[[ PASSAGE SHOWN open ]]
There are two ways he can spend his energy during the week. The first way is to do x units of work every day and the second way is to do y (>x) units of work for the first d (<7) days and to do z (<x) units of work thereafter since he will get tired of working more in the initial few days.
Find the maximum amount of work he can do during the week if he is free to choose either of the two strategies.
Input
The first line contains an integer T, the number of test cases. Then the test cases follow.
Each test case contains a single line of input, four integers d, x, y, z.
Output
For each testcase, output in a single line the answer to the problem.
Constraints
1≤T≤5⋅103
1≤d<7
1≤z<x<y≤18
Subtasks
Subtask #1 (100 points): Original constraints
Sample Input
3
1 2 3 1
6 2 3 1
1 2 8 1
Sample Output
14
19
14
Explanation
Test Case 1: Using the first strategy, Chef does 2⋅7=14 units of work and using the second strategy Chef does 3⋅1+1⋅6=9 units of work. So the maximum amount of work that Chef can do is max(14,9)=14 units by using the first strategy.
[[ PASSAGE SHOWN closed ]]
[[ SUPPLIED INFORMATION open ]]
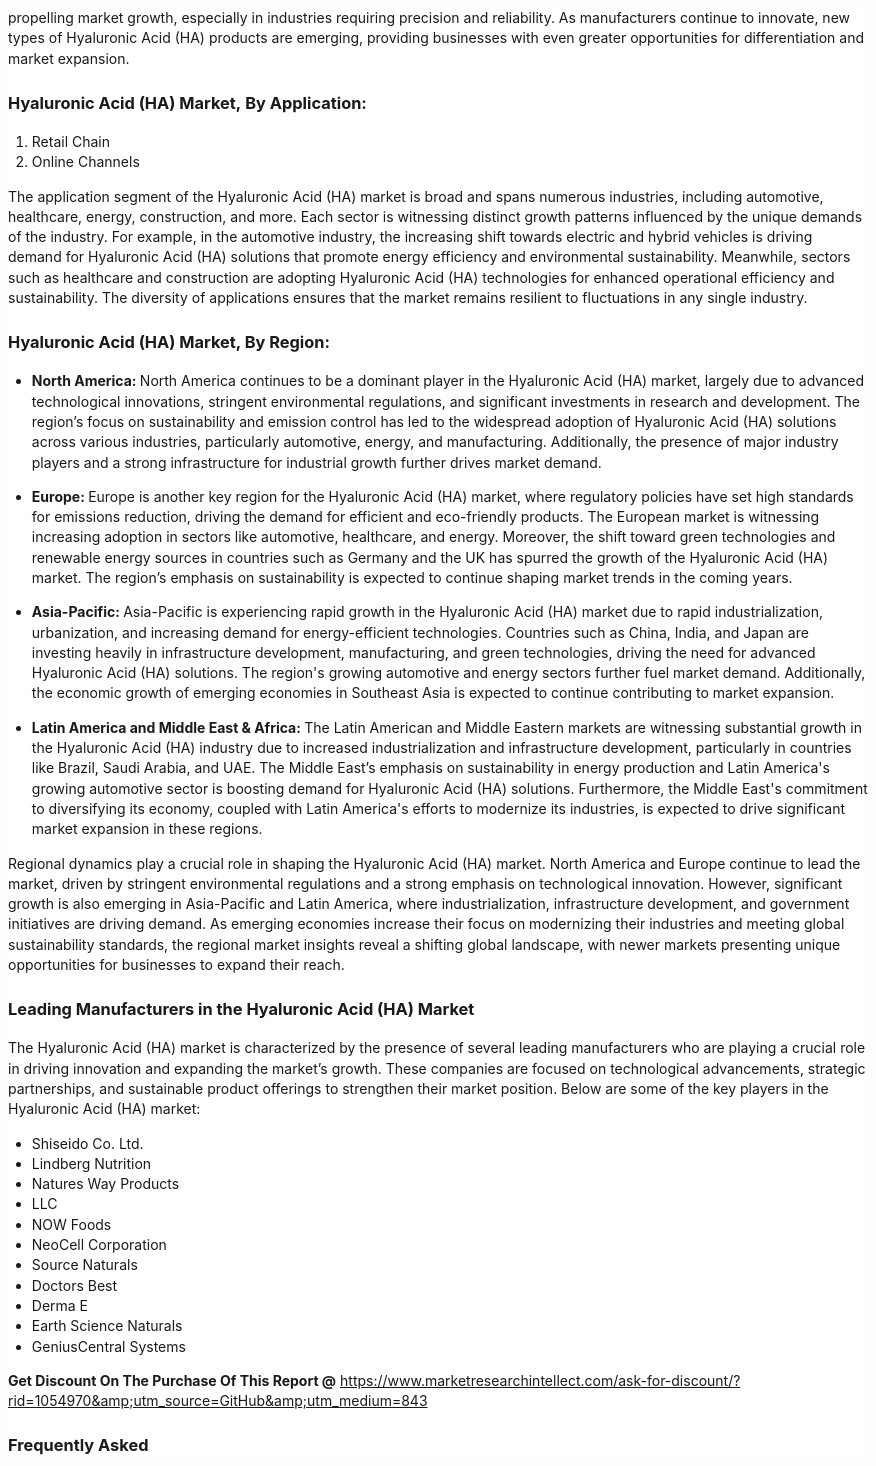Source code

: propelling market growth, especially in industries requiring precision and reliability. As manufacturers continue to innovate, new types of Hyaluronic Acid (HA) products are emerging, providing businesses with even greater opportunities for differentiation and market expansion.</p><h3>Hyaluronic Acid (HA) Market,&nbsp;By Application:</h3><ol><li>Retail Chain<li> Online Channels</li></ol><p>The application segment of the Hyaluronic Acid (HA) market is broad and spans numerous industries, including automotive, healthcare, energy, construction, and more. Each sector is witnessing distinct growth patterns influenced by the unique demands of the industry. For example, in the automotive industry, the increasing shift towards electric and hybrid vehicles is driving demand for Hyaluronic Acid (HA) solutions that promote energy efficiency and environmental sustainability. Meanwhile, sectors such as healthcare and construction are adopting Hyaluronic Acid (HA) technologies for enhanced operational efficiency and sustainability. The diversity of applications ensures that the market remains resilient to fluctuations in any single industry.</p><h3>Hyaluronic Acid (HA) Market, By Region:</h3><ul><li><p><strong>North America:&nbsp;</strong>North America continues to be a dominant player in the Hyaluronic Acid (HA) market, largely due to advanced technological innovations, stringent environmental regulations, and significant investments in research and development. The region&rsquo;s focus on sustainability and emission control has led to the widespread adoption of Hyaluronic Acid (HA) solutions across various industries, particularly automotive, energy, and manufacturing. Additionally, the presence of major industry players and a strong infrastructure for industrial growth further drives market demand.</p></li><li><p><strong><strong>Europe:&nbsp;</strong></strong>Europe is another key region for the Hyaluronic Acid (HA) market, where regulatory policies have set high standards for emissions reduction, driving the demand for efficient and eco-friendly products. The European market is witnessing increasing adoption in sectors like automotive, healthcare, and energy. Moreover, the shift toward green technologies and renewable energy sources in countries such as Germany and the UK has spurred the growth of the Hyaluronic Acid (HA) market. The region&rsquo;s emphasis on sustainability is expected to continue shaping market trends in the coming years.</p></li><li><p><strong><strong>Asia-Pacific:&nbsp;</strong></strong>Asia-Pacific is experiencing rapid growth in the Hyaluronic Acid (HA) market due to rapid industrialization, urbanization, and increasing demand for energy-efficient technologies. Countries such as China, India, and Japan are investing heavily in infrastructure development, manufacturing, and green technologies, driving the need for advanced Hyaluronic Acid (HA) solutions. The region's growing automotive and energy sectors further fuel market demand. Additionally, the economic growth of emerging economies in Southeast Asia is expected to continue contributing to market expansion.</p></li><li><p><strong><strong>Latin America and Middle East &amp; Africa:&nbsp;</strong></strong>The Latin American and Middle Eastern markets are witnessing substantial growth in the Hyaluronic Acid (HA) industry due to increased industrialization and infrastructure development, particularly in countries like Brazil, Saudi Arabia, and UAE. The Middle East&rsquo;s emphasis on sustainability in energy production and Latin America's growing automotive sector is boosting demand for Hyaluronic Acid (HA) solutions. Furthermore, the Middle East's commitment to diversifying its economy, coupled with Latin America's efforts to modernize its industries, is expected to drive significant market expansion in these regions.</p></li></ul><p>Regional dynamics play a crucial role in shaping the Hyaluronic Acid (HA) market. North America and Europe continue to lead the market, driven by stringent environmental regulations and a strong emphasis on technological innovation. However, significant growth is also emerging in Asia-Pacific and Latin America, where industrialization, infrastructure development, and government initiatives are driving demand. As emerging economies increase their focus on modernizing their industries and meeting global sustainability standards, the regional market insights reveal a shifting global landscape, with newer markets presenting unique opportunities for businesses to expand their reach.</p><h3><strong>Leading Manufacturers in the Hyaluronic Acid (HA) Market</strong></h3><p>The Hyaluronic Acid (HA) market is characterized by the presence of several leading manufacturers who are playing a crucial role in driving innovation and expanding the market&rsquo;s growth. These companies are focused on technological advancements, strategic partnerships, and sustainable product offerings to strengthen their market position. Below are some of the key players in the Hyaluronic Acid (HA) market:</p></div><div class="article-main__content" data-test-id="publishing-text-block"><ul><li><span class="">Shiseido Co. Ltd.<li>Lindberg Nutrition<li>Natures Way Products<li>LLC<li>NOW Foods<li>NeoCell Corporation<li>Source Naturals<li>Doctors Best<li>Derma E<li>Earth Science Naturals<li>GeniusCentral Systems</span></li></ul></div><div class="article-main__content" data-test-id="publishing-text-block"><p><span class="font-[700]"><strong>Get Discount On The Purchase Of This Report @</strong> <a href="https://www.marketresearchintellect.com/ask-for-discount/?rid=1054970&amp;utm_source=GitHub&amp;utm_medium=843" data-fr-linked="true">https://www.marketresearchintellect.com/ask-for-discount/?rid=1054970&amp;utm_source=GitHub&amp;utm_medium=843</a></span></p></div><div class="article-main__content" data-test-id="publishing-text-block"><h3><strong>Frequently Asked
[[ SUPPLIED INFORMATION closed ]]
STUDY QUESTIONS:
1. Write out the work-strategy problem word for word, from "There are two" up to and including "to the problem.".
2. Write what comes next in the work-strategy problem, picking up after its final sentence.
The material can be set aside here.

TASK-BY-TASK OUTPUTS:
1.
There are two ways he can spend his energy during the week. The first way is to do x units of work every day and the second way is to do y (>x) units of work for the first d (<7) days and to do z (<x) units of work thereafter since he will get tired of working more in the initial few days.
Find the maximum amount of work he can do during the week if he is free to choose either of the two strategies.
Input
The first line contains an integer T, the number of test cases. Then the test cases follow.
Each test case contains a single line of input, four integers d, x, y, z.
Output
For each testcase, output in a single line the answer to the problem.

2.
Test Case 2: Using the first strategy, Chef does 2⋅7=14 units of work and using the second strategy Chef does 3⋅6+1⋅1=19 units of work. So the maximum amount of work that Chef can do is max(14,19)=19 units by using the second strategy.
Try it your own, First and then go to the solution.
Solution of the above problem is given in the below code box!
#include<stdio.h>
int maximum(int a,int b)
{
if(a>b)
return a;
else
return b;
}
int main()
{
int t;
scanf("%d",&t);
while(t--)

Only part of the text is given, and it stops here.